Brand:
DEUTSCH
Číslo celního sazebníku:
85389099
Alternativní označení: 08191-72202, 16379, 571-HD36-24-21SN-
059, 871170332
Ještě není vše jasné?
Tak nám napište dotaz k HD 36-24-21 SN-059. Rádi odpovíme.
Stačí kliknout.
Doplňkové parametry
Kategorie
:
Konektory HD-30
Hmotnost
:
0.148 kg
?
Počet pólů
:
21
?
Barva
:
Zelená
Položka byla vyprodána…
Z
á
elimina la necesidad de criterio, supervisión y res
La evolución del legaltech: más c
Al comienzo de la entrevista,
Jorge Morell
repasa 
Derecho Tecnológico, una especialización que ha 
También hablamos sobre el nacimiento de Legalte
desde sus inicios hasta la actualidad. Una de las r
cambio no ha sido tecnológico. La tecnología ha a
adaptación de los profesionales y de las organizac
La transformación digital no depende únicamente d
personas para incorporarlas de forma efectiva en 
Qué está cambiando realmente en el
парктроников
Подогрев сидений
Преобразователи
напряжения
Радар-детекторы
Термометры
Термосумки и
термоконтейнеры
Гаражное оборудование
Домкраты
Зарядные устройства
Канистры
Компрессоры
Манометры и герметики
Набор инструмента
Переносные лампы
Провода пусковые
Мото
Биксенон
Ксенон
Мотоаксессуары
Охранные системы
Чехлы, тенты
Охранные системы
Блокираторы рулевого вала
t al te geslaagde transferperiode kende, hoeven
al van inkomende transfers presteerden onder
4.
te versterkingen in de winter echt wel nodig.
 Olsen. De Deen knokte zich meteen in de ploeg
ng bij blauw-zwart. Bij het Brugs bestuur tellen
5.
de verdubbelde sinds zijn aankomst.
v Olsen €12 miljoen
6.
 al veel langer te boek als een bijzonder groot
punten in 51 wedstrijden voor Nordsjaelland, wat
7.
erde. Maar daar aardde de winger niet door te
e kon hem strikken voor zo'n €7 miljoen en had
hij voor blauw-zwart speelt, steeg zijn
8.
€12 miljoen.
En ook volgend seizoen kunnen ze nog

==

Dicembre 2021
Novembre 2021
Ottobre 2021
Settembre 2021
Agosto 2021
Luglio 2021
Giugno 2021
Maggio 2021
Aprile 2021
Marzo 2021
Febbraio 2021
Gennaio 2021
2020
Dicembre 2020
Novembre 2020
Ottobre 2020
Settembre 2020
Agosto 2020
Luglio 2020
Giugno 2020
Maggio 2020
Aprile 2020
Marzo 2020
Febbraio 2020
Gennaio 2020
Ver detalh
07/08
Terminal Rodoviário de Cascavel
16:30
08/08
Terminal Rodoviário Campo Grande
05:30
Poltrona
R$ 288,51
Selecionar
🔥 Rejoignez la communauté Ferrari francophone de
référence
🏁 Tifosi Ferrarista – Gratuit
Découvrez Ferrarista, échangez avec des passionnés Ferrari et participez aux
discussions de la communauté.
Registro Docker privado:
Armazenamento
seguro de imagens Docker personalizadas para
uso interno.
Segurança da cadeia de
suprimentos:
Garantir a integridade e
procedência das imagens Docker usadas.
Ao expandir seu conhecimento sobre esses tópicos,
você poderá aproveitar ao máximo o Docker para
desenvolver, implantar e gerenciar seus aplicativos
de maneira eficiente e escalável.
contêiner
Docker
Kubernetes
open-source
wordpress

▸ **INSTRUCTIONS FOR THE TASK**
Reproduce every line of the listing above in which the string "Ferrarista" appears.

▸ **WRITTEN ANSWER**
🏁 Tifosi Ferrarista – Gratuit
Découvrez Ferrarista, échangez avec des passionnés Ferrari et participez aux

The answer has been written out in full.